In the records below, find each line with "when" and copy it.
Segment Start: EXERCISE MATERIAL
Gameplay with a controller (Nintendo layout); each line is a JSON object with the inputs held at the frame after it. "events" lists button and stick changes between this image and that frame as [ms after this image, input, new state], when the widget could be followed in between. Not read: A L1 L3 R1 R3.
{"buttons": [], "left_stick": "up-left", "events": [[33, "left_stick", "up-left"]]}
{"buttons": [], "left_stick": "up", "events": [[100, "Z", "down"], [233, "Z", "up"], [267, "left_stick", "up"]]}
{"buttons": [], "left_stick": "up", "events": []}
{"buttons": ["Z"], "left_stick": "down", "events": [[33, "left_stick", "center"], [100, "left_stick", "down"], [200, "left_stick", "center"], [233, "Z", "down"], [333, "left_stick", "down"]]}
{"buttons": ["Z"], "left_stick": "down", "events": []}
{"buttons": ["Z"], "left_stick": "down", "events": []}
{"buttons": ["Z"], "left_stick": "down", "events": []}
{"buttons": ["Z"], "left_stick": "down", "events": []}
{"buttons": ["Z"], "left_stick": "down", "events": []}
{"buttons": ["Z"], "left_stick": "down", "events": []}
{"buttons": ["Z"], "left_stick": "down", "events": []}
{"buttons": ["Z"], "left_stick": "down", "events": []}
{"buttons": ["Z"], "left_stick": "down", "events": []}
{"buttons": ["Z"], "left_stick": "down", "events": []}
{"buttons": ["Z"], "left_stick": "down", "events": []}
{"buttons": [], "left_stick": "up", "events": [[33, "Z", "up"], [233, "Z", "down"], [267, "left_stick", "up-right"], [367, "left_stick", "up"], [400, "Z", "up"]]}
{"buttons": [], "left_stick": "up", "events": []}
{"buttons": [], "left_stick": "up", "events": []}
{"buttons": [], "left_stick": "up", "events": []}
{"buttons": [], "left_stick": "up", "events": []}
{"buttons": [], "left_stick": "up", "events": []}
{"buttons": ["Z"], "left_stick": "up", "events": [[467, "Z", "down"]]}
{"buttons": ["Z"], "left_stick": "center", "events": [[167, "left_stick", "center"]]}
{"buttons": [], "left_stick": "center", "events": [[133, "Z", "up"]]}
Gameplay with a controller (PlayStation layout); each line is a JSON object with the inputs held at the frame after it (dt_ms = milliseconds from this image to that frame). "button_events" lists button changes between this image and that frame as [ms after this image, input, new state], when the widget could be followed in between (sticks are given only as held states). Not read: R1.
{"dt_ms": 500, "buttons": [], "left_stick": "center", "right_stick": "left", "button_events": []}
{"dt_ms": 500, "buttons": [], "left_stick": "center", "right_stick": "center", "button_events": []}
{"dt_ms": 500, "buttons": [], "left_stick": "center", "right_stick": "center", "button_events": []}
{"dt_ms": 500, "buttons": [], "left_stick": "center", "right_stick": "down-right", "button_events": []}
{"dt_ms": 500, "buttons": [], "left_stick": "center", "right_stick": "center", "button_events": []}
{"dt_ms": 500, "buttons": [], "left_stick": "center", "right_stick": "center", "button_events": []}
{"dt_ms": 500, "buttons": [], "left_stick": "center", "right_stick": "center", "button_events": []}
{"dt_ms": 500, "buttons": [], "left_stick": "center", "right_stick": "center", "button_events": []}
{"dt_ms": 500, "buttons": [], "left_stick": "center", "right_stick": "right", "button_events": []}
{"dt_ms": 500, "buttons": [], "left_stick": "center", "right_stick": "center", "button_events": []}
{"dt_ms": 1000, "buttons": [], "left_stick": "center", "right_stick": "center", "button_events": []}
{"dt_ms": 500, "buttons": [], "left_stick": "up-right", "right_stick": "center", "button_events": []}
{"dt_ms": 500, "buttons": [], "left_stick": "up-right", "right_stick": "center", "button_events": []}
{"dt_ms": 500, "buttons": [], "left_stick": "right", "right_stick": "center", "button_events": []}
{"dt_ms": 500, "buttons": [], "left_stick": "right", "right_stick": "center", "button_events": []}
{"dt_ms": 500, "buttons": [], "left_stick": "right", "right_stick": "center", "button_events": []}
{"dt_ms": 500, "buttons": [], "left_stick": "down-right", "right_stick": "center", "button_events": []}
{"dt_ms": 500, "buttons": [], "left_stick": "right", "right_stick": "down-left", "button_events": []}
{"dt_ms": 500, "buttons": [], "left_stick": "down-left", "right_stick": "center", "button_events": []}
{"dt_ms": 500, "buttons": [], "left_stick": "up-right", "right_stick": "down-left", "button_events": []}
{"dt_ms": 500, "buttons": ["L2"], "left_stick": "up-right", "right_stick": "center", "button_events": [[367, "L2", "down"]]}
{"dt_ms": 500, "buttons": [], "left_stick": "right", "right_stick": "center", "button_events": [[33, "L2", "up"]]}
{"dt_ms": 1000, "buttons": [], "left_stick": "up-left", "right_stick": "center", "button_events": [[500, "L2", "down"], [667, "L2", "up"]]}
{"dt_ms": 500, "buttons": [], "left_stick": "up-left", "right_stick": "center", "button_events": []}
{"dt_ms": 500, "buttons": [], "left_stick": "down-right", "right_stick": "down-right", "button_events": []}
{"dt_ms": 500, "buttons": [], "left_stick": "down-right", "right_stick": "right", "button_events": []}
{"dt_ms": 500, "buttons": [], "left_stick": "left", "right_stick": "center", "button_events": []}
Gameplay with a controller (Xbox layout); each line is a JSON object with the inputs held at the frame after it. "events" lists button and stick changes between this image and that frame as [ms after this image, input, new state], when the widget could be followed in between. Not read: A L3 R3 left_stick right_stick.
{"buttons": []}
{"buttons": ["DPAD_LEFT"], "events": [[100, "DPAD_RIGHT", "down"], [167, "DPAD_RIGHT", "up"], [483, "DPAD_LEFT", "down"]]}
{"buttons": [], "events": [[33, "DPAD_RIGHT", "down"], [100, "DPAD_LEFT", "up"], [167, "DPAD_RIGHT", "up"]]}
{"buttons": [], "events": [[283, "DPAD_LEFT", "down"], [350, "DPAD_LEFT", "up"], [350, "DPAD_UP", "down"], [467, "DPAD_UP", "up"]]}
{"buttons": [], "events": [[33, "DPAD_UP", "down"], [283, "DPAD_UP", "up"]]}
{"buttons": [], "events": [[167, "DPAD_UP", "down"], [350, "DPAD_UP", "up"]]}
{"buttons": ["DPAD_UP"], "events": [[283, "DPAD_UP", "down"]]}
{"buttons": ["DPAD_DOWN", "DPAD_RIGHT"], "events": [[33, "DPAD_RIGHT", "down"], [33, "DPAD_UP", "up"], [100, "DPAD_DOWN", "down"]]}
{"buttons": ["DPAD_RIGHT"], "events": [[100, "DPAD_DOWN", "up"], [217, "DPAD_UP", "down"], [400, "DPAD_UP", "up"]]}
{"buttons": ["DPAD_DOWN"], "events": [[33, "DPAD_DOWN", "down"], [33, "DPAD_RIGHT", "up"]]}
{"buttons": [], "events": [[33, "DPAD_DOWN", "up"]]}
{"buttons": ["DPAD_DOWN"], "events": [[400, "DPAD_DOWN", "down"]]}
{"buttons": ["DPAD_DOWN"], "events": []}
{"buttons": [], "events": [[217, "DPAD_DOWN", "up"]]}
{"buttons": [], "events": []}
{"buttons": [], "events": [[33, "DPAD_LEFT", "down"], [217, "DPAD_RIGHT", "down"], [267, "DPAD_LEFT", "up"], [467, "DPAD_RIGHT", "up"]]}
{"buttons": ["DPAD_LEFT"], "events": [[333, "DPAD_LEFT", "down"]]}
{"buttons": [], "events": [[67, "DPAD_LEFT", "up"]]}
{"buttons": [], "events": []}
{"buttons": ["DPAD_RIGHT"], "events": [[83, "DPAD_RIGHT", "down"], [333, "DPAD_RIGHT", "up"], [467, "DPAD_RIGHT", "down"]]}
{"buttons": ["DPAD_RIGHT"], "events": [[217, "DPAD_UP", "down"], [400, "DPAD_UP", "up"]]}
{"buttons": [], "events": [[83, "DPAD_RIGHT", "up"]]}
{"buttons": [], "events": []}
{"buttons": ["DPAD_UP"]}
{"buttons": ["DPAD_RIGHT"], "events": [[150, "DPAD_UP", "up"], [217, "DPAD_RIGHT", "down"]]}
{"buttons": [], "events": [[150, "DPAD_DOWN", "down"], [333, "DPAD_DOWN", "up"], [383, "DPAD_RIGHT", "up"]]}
Segment End: EXERCISE MATERIAL
RESPONSE BOX:
Gameplay with a controller (Nintendo layout); each line is a JSON object with the inputs held at the frame after it. "events" lists button and stick changes between this image and that frame as [ms after this image, input, new state], when the widget could be followed in between. Not read: A L1 L3 R1 R3.
Gameplay with a controller (PlayStation layout); each line is a JSON object with the inputs held at the frame after it (dt_ms = milliseconds from this image to that frame). "button_events" lists button changes between this image and that frame as [ms after this image, input, new state], when the widget could be followed in between (sticks are given only as held states). Not read: R1.
Gameplay with a controller (Xbox layout); each line is a JSON object with the inputs held at the frame after it. "events" lists button and stick changes between this image and that frame as [ms after this image, input, new state], when the widget could be followed in between. Not read: A L3 R3 left_stick right_stick.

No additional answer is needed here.